In summing up this exhibition, the curator, Victoria Schmitt wrote to me, "We had two objectives: One was to shed light on recent cultural influences that have resulted from the migration of significant numbers of rural southern African Americans since 1950. The other was to stress the importance of objects in documenting and presenting life in our community — even everyday life — and to record the testimony those objects can give about the human spirit, regardless of whether the owner was a high or low-profile member of the community."
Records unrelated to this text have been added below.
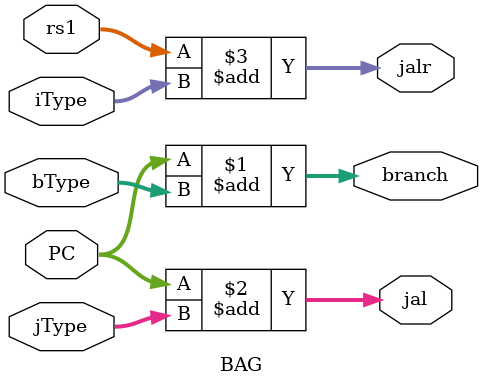
<source format=sv>
`timescale 1ns / 1ps


module BAG(
    input [31:0] PC,
    input [31:0] bType,
    input [31:0] iType,
    input [31:0] jType,
    input [31:0] rs1,
    output [31:0] jalr,
    output [31:0] branch,
    output [31:0] jal
    );
    
    assign branch = PC + bType;
    assign jal = PC + jType;
    assign jalr = rs1 + iType;
endmodule

</source>
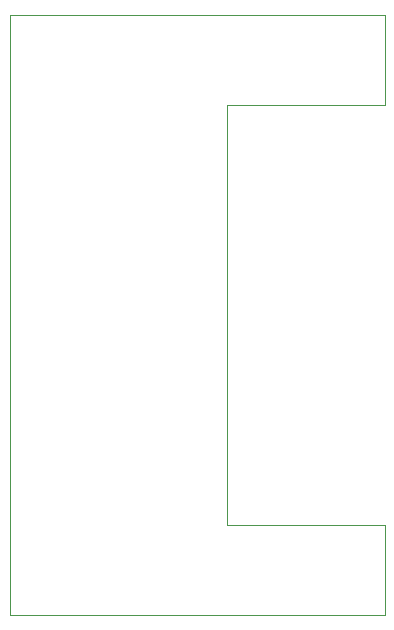
<source format=gbr>
%TF.GenerationSoftware,KiCad,Pcbnew,(5.1.10)-1*%
%TF.CreationDate,2021-09-08T17:33:34-04:00*%
%TF.ProjectId,BreadboardPowerSupplyLee,42726561-6462-46f6-9172-64506f776572,0.0.1*%
%TF.SameCoordinates,Original*%
%TF.FileFunction,Profile,NP*%
%FSLAX46Y46*%
G04 Gerber Fmt 4.6, Leading zero omitted, Abs format (unit mm)*
G04 Created by KiCad (PCBNEW (5.1.10)-1) date 2021-09-08 17:33:34*
%MOMM*%
%LPD*%
G01*
G04 APERTURE LIST*
%TA.AperFunction,Profile*%
%ADD10C,0.050000*%
%TD*%
G04 APERTURE END LIST*
D10*
X165100000Y-139700000D02*
X165100000Y-132080000D01*
X165100000Y-96520000D02*
X165100000Y-88900000D01*
X151765000Y-132080000D02*
X151765000Y-96520000D01*
X165100000Y-132080000D02*
X151765000Y-132080000D01*
X165100000Y-96520000D02*
X151765000Y-96520000D01*
X133350000Y-88900000D02*
X133350000Y-139700000D01*
X165100000Y-139700000D02*
X133350000Y-139700000D01*
X133350000Y-88900000D02*
X165100000Y-88900000D01*
M02*

</source>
Such a brief would seem to be, on its face, unassailable. But part of the reason that the historical exhibitions I mentioned at the outset have become so inflammatory in recent years is because of precisely such redefinitions of material culture and of the proper role of museums. For one thing, this revisionism has allowed for the reconsideration of subaltern communities, many of whom did not use or rejected traditional European forms of art, which is the principal form of culture celebrated in American museums. Secondly, concepts of material culture have chipped away at the old distinctions between high art and folk art or between high art and popular culture. And while dealing with the common and the everyday is not necessarily more democratic, it often does offer resonant meanings to a wider range of viewers. Finally, this "return of the real" not only recognizes the power of the ordinary and the commonplace but also disallows the often arbitrary and ideological distinctions between types of artifacts. Instead, this approach asks critical questions about the role of such objects in our daily social, political, and personal interactions. In such contexts, iconography is not a problem in need of a critique, but "a site where ideology and its resistance are lived out in all their messy contingency."
As we near the end of the century that museums like the Whitney Museum of American Art are calling "The American Century," it is important that museums examine not only their putative subjects but also their own ideological biases. This means that curators and artists must rethink methodologies and iconographies for what they say about the constructions of "race," gender, class, and nation. In such cases, critical theory or abstract theorizing is not enough; we must reexamine the cultural objects and social practices or collecting and organizing them to understand the patterns of everyday life that shape the past and imprint the future.